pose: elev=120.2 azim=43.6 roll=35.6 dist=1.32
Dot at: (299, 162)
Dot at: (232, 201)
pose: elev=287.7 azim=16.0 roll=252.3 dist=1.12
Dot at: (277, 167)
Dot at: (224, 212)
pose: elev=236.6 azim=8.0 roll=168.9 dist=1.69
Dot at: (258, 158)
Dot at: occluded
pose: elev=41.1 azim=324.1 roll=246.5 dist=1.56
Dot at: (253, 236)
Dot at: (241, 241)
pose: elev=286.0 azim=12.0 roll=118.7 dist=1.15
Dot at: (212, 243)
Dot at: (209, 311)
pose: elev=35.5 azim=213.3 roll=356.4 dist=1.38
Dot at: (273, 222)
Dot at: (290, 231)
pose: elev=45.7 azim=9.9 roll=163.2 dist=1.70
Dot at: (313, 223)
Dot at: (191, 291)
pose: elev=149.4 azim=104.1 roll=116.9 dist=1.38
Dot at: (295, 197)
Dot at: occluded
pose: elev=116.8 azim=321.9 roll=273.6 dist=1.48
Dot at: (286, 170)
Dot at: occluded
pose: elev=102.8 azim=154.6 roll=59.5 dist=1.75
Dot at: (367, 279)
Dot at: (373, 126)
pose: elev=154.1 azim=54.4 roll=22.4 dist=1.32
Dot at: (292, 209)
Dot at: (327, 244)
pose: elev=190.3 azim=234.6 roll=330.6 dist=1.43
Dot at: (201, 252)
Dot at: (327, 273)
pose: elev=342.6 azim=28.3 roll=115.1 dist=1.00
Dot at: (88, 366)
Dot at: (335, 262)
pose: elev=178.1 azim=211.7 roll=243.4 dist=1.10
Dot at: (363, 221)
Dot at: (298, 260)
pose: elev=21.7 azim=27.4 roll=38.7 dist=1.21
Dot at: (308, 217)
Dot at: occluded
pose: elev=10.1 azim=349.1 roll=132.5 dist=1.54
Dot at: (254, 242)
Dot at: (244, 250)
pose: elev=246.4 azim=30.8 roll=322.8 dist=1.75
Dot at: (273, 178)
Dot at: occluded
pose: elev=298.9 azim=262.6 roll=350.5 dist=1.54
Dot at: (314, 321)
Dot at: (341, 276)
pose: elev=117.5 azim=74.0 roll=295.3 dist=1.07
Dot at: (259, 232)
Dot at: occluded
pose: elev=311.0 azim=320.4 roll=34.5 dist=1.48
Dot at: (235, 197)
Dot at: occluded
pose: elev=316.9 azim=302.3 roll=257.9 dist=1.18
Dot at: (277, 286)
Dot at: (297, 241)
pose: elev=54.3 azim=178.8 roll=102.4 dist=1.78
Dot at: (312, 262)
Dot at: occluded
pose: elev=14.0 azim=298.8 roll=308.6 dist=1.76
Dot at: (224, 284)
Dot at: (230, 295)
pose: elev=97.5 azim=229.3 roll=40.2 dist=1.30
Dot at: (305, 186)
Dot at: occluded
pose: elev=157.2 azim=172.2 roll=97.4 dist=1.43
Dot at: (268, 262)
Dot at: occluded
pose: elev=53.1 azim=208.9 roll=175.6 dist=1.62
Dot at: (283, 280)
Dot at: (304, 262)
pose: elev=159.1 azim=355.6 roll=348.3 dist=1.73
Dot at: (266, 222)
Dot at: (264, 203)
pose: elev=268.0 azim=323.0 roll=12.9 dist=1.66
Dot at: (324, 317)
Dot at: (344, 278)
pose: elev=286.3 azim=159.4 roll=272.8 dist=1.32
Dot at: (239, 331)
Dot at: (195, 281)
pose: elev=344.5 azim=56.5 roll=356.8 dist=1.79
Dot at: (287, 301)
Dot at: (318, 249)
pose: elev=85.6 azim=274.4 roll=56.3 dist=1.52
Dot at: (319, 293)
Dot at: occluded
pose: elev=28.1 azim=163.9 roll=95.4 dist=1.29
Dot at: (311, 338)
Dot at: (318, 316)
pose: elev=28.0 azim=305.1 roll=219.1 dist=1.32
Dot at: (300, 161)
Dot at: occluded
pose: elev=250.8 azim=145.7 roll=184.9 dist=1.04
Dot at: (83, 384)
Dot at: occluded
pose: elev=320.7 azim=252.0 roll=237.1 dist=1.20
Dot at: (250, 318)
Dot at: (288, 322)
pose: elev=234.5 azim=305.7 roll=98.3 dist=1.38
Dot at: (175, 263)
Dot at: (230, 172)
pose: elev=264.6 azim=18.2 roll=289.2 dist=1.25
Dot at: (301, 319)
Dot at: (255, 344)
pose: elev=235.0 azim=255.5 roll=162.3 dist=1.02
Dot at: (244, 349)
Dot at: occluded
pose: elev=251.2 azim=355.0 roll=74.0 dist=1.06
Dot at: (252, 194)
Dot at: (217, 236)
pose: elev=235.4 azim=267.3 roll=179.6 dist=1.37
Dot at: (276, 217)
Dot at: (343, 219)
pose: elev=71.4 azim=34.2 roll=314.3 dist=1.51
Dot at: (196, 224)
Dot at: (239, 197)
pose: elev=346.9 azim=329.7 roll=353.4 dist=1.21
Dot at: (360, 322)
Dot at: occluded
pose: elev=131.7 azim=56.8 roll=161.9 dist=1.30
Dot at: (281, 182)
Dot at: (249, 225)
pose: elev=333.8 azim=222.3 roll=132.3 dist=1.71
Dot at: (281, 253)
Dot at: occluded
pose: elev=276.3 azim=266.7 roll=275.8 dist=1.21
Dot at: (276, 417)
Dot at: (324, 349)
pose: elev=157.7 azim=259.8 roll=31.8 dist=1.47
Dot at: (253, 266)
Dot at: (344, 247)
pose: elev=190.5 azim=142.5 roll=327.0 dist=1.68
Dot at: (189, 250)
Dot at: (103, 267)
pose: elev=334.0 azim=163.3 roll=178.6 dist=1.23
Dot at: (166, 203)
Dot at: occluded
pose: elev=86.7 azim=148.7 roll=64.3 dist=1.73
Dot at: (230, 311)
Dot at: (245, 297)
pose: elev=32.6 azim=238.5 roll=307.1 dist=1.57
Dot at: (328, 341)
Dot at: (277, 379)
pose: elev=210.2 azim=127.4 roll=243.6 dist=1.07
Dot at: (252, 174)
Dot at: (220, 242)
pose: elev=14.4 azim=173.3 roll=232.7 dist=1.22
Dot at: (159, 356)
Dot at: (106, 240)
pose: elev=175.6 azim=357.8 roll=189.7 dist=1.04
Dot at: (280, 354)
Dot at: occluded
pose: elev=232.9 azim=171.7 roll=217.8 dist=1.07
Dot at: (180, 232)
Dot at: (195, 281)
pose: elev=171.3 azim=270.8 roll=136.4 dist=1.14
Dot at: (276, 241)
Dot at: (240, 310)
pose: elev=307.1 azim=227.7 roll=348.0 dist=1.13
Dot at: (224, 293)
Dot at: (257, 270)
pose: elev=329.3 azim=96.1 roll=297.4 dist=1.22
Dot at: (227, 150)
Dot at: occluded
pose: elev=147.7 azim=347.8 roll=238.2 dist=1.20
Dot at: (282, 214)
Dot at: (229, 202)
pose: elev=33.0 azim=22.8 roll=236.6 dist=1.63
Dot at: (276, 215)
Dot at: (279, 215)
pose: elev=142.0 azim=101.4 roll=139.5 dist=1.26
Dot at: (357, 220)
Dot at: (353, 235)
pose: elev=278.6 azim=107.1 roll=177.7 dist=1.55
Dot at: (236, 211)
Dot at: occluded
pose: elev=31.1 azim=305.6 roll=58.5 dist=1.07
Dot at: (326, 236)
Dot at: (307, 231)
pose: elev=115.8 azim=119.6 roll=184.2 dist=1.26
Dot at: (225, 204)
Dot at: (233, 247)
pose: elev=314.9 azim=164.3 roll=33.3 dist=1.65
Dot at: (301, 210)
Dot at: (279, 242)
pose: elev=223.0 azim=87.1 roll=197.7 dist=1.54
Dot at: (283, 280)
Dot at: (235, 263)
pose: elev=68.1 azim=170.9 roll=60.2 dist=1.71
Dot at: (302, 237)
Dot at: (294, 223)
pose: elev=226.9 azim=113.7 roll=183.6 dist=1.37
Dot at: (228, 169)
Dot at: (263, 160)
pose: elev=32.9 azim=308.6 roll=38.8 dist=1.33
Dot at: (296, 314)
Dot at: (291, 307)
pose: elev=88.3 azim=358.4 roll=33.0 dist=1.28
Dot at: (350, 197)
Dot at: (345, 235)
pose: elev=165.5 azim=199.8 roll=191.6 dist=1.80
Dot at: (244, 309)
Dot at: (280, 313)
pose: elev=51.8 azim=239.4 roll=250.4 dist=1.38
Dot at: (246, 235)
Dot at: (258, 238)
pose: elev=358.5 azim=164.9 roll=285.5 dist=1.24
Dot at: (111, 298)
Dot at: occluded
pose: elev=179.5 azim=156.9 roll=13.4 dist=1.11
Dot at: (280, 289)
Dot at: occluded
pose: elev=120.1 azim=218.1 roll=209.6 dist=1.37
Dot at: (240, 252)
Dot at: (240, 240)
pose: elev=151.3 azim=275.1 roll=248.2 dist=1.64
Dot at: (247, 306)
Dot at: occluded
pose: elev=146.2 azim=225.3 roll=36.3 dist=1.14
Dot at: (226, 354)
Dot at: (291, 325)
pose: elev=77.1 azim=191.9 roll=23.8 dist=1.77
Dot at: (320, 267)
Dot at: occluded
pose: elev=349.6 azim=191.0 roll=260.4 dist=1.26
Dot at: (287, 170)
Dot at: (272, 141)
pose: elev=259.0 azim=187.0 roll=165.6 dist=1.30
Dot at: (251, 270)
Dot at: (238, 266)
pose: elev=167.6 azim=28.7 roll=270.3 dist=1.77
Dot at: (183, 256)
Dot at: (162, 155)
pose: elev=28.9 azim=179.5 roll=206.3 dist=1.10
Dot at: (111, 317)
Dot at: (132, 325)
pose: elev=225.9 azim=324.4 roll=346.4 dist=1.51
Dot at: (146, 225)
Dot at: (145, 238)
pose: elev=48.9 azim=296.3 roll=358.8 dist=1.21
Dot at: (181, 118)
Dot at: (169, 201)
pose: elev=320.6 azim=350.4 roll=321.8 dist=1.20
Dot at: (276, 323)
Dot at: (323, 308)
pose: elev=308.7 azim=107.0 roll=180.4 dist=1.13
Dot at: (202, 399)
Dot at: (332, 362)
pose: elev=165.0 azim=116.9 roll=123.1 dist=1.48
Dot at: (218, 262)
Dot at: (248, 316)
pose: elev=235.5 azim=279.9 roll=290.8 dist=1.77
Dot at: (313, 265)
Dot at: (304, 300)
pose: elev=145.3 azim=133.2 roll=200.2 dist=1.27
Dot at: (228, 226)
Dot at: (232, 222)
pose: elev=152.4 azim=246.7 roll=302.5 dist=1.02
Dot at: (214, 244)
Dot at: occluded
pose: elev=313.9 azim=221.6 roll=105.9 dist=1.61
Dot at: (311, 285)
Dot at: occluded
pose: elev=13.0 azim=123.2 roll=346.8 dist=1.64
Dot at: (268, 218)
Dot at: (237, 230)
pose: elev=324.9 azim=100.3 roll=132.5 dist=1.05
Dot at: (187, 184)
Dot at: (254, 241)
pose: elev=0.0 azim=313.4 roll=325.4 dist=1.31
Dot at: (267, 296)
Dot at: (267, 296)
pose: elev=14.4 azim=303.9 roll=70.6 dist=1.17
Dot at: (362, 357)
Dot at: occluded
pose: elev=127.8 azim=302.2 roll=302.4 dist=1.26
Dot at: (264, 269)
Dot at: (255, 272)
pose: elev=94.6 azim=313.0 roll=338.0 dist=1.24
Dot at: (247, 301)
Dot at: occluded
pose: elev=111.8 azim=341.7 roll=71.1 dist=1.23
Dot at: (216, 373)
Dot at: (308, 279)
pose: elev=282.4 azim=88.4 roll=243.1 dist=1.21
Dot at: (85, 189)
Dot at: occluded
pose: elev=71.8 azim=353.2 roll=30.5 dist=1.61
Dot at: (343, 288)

* Short task
Substitute "range" for "dist" in the rows from the line with "pose: elev=142.0 azim=101.4" to the line with "Dot at: (307, 231)", and reproduce those lines with every other character unchanged.

* Full output
pose: elev=142.0 azim=101.4 roll=139.5 range=1.26
Dot at: (357, 220)
Dot at: (353, 235)
pose: elev=278.6 azim=107.1 roll=177.7 range=1.55
Dot at: (236, 211)
Dot at: occluded
pose: elev=31.1 azim=305.6 roll=58.5 range=1.07
Dot at: (326, 236)
Dot at: (307, 231)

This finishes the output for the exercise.